**Aim of the task:**
Copy out each line of the entries below in which the string "cookie" appears.
*** Material supplied ***
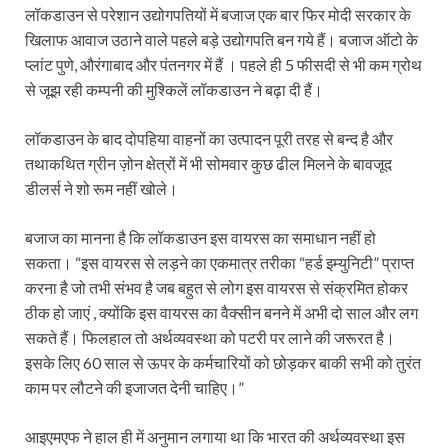
लॉकडाउन से परेशान उद्योगपतियों में बजाज एक बार फिर मोदी सरकार के
खिलाफ आवाज उठाने वाले पहले बड़े उद्योगपति बन गये हैं। बजाज ऑटो के
प्लांट पुणे, औरंगाबाद और पंतनगर में हैं । पहले ही 5 फीसदी से भी कम ग्रोथ
से जूझ रही कम्पनी की मुश्किलें लॉकडाउन ने बढ़ा दी हैं।
लॉकडाउन के बाद दोपहिया वाहनों का उत्पादन पूरी तरह से बन्द है और
तथाकथित ग्रीन ज़ोन क्षेत्रों में भी सोमवार कुछ ढील मिलने के बावजूद
डीलर्स ने शो रूम नहीं खोले।
बजाज का मानना ​​है कि लॉकडाउन इस वायरस का समाधान नहीं हो
सकता। “इस वायरस से लड़ने का एकमात्र तरीका “हर्ड इम्युनिटी” प्राप्त
करना है जो तभी संभव है जब बहुत से लोग इस वायरस से संक्रमित होकर
ठीक हो जाएं , क्योंकि इस वायरस का वैक्सीन बनने में अभी दो साल और लग
सकते हैं। फिलहाल तो अर्थव्यवस्था को पटरी पर लाने की जरूरत है।
इसके लिए 60 साल से ऊपर के कर्मचारियों को छोड़कर बाकी सभी को तुरंत
काम पर लौटने की इजाजत देनी चाहिए।”
आइएमएफ ने हाल ही में अनुमान लगाया था कि भारत की अर्थव्यवस्था इस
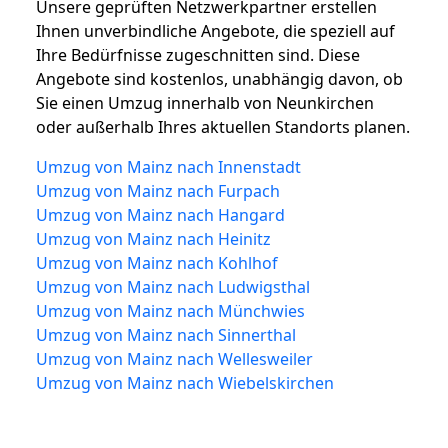
Unsere geprüften Netzwerkpartner erstellen
Ihnen unverbindliche Angebote, die speziell auf
Ihre Bedürfnisse zugeschnitten sind. Diese
Angebote sind kostenlos, unabhängig davon, ob
Sie einen Umzug innerhalb von Neunkirchen
oder außerhalb Ihres aktuellen Standorts planen.
Umzug von Mainz nach Innenstadt
Umzug von Mainz nach Furpach
Umzug von Mainz nach Hangard
Umzug von Mainz nach Heinitz
Umzug von Mainz nach Kohlhof
Umzug von Mainz nach Ludwigsthal
Umzug von Mainz nach Münchwies
Umzug von Mainz nach Sinnerthal
Umzug von Mainz nach Wellesweiler
Umzug von Mainz nach Wiebelskirchen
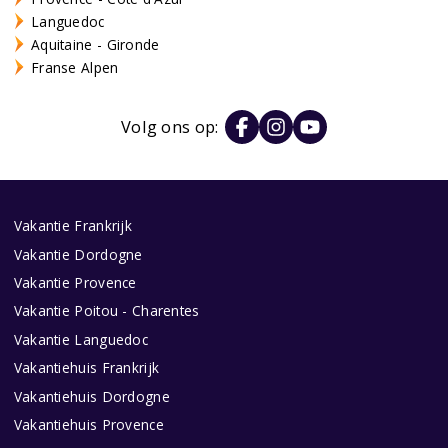
Languedoc
Aquitaine - Gironde
Franse Alpen
Volg ons op:
Vakantie Frankrijk
Vakantie Dordogne
Vakantie Provence
Vakantie Poitou - Charentes
Vakantie Languedoc
Vakantiehuis Frankrijk
Vakantiehuis Dordogne
Vakantiehuis Provence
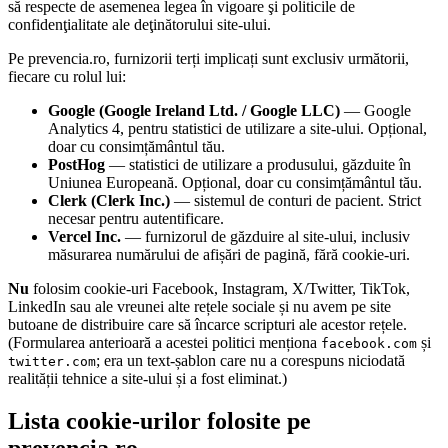
să respecte de asemenea legea în vigoare şi politicile de
confidenţialitate ale deţinătorului site-ului.
Pe prevencia.ro, furnizorii terți implicați sunt exclusiv următorii,
fiecare cu rolul lui:
Google (Google Ireland Ltd. / Google LLC)
— Google
Analytics 4, pentru statistici de utilizare a site-ului. Opțional,
doar cu consimțământul tău.
PostHog
— statistici de utilizare a produsului, găzduite în
Uniunea Europeană. Opțional, doar cu consimțământul tău.
Clerk (Clerk Inc.)
— sistemul de conturi de pacient. Strict
necesar pentru autentificare.
Vercel Inc.
— furnizorul de găzduire al site-ului, inclusiv
măsurarea numărului de afișări de pagină, fără cookie-uri.
Nu
folosim cookie-uri Facebook, Instagram, X/Twitter, TikTok,
LinkedIn sau ale vreunei alte rețele sociale și nu avem pe site
butoane de distribuire care să încarce scripturi ale acestor rețele.
(Formularea anterioară a acestei politici menționa
și
facebook.com
; era un text-șablon care nu a corespuns niciodată
twitter.com
realității tehnice a site-ului și a fost eliminat.)
Lista cookie-urilor folosite pe
prevencia.ro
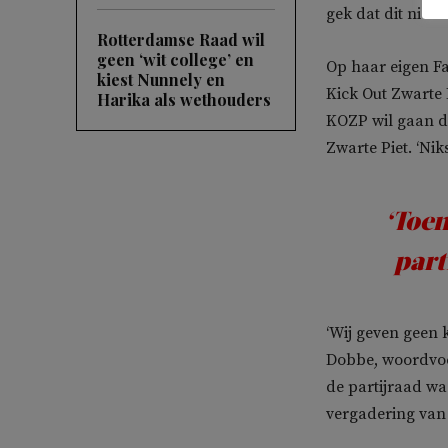
gek dat dit nieuws
Rotterdamse Raad wil
geen ‘wit college’ en
Op haar eigen F
kiest Nunnely en
Kick Out Zwarte 
Harika als wethouders
KOZP wil gaan de
Zwarte Piet. ‘Nik
‘Toen
part
‘Wij geven geen 
Dobbe, woordvoer
de partijraad wa
vergadering van 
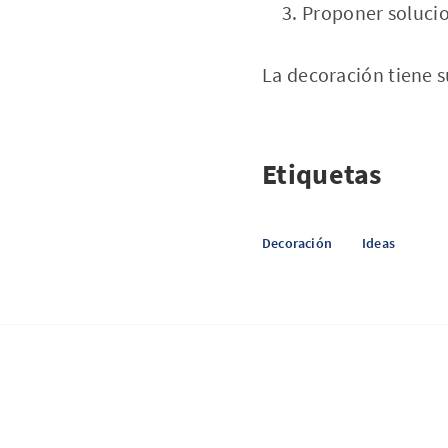
Proponer solucio
La decoración tiene s
Etiquetas
Decoración
Ideas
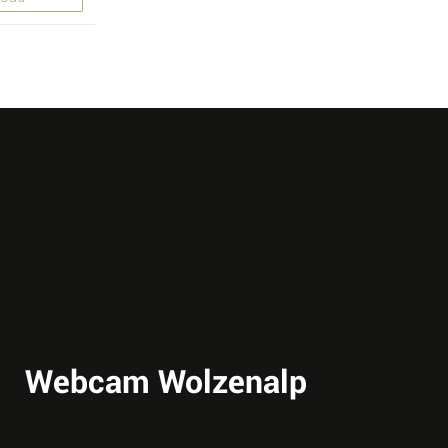
Webcam Wolzenalp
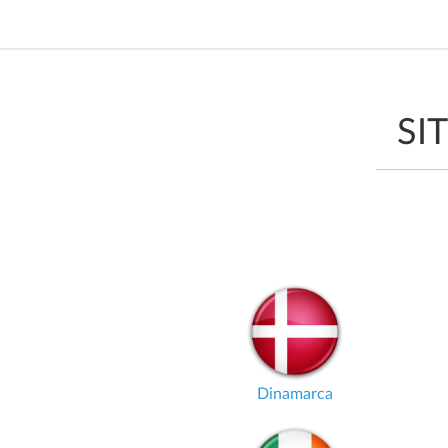
SI
Dinamarca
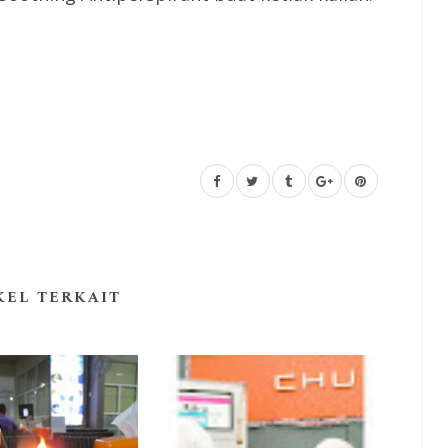
KEL TERKAIT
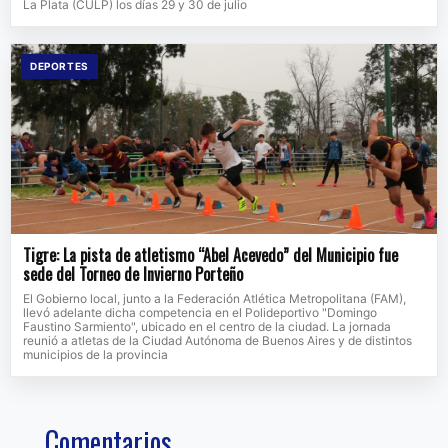
La Plata (CULP) los días 29 y 30 de julio
DEPORTES
Tigre: La pista de atletismo “Abel Acevedo” del Municipio fue
sede del Torneo de Invierno Porteño
El Gobierno local, junto a la Federación Atlética Metropolitana (FAM),
llevó adelante dicha competencia en el Polideportivo "Domingo
Faustino Sarmiento", ubicado en el centro de la ciudad. La jornada
reunió a atletas de la Ciudad Autónoma de Buenos Aires y de distintos
municipios de la provincia
Comentarios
*** End of Material supplied ***
**Answer to this problem:**
măsurarea numărului de afișări de pagină, fără cookie-uri.
folosim cookie-uri Facebook, Instagram, X/Twitter, TikTok,
Lista cookie-urilor folosite pe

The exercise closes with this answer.